Biological enrichment analysis of SDPR downstream pathway
To explore the downstream pathway of SDPR, DEGs based on GSE72094 were explored to identify biological differences between tissues with low and high SDPR expression in KRAS-mutant lung cancer. Gene ontology analysis was performed using DAVID online software to unfold the biological function of biological process, cellular component and molecule function among the above DEGs. As shown in Figure 5a-c, biological processes were mainly associated with cell mitosis and cell cycle, and the differences of cellular components were mainly located in the extracellular space, exosomes, and matrix. In addition, there were a series of members related to redox balance and energy transfer, indicating the close interaction between SDPR expression and metabolism. Moreover, GSEA analysis results showed that G2 pathway and TGF-beta pathway were most likely associated with the above DEGs (Fig. 5d-e).
Correlation between SDPR, immune negative regulatory molecules and immune infiltration models
Recently, SDPR was reported to play a vital role in cancer progression and metastasis via epithelial mesenchymal transition (EMT) in gastric and breast cancers (27, 36). However, the function of SDPR in lung cancer, especially in KRAS-mutant group, remains unclear. Since different SDPR expression levels are accompanied with changes in extracellular components (Fig. 5c), we hypothesized that SDPR expression may be closely related with tumor environment. Thus, we explored the correlation between SDPR and immune checkpoint molecules and immune infiltration models.
As shown in Figure 6a, SDPR expression level negatively correlated with PD-L1(CD274), GITR(TNFRSF18), 4-1BBR(TNFRSF9) and TDO2 (R2 =-0.247, -0.327, -0.183, -0.233, respectively; P < 0.05). Since the role of SDPR in immune infiltration is unclear, we analyzed the abundance of immune cells in lung cancers at different SDPR expression levels and copy number variation (CNVs) patterns.
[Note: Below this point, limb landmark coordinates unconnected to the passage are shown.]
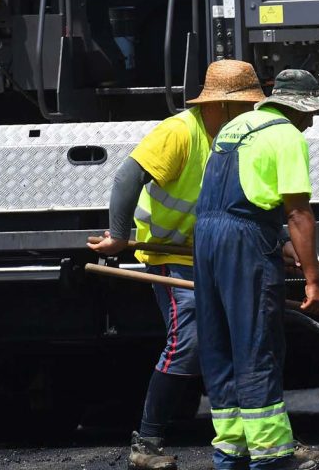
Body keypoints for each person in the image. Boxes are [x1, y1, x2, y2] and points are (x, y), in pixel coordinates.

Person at [89, 59, 263, 470]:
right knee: (190, 341)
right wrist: (117, 235)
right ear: (219, 105)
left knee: (240, 343)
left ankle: (257, 438)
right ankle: (146, 444)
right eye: (243, 105)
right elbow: (127, 177)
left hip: (212, 253)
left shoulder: (236, 136)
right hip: (172, 256)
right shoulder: (180, 131)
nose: (250, 113)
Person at [193, 69, 319, 470]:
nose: (310, 123)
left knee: (220, 346)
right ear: (298, 107)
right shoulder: (286, 134)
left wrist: (275, 239)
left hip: (206, 237)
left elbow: (239, 192)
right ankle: (272, 455)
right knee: (257, 344)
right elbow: (299, 212)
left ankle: (230, 450)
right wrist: (313, 281)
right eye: (310, 113)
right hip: (244, 243)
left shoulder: (234, 127)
In KRAS-mutant subgroups, cancer tissue with lower expression of SDPR was accompanied with less infiltration of γ T cells and resting mast cells but higher abundance of plasma cells, CD4+ memory activated T cells and M1 macrophages (Fig. 6b). Meanwhile, SDPR expression in lung adenocarcinoma positively correlated with infiltration of memory B cells, endothelial cells, M1and M2 macrophages, myeloid dendritic cells, neutrophils, memory resting CD4+ T cells, CD8+ T cells, but negatively correlated with M0 macrophages, plasma B cells, and CD4+ memory activated T cells based on TIMER 2.0 website (Table 2). In addition, lung adenocarcinoma with SDPR arm-level deletion showed less infiltration of CD4+ T cells, macrophages and neutrophils in TME (Fig. 6c).
These results illustrated close relationship between SDPR, PD-L1(CD274), GITR(TNFRSF18), 4-1BBR(TNFRSF9), TDO2, and abundance of immune cells in human lung adenocarcinoma, especially in KRAS-mutant subgroups.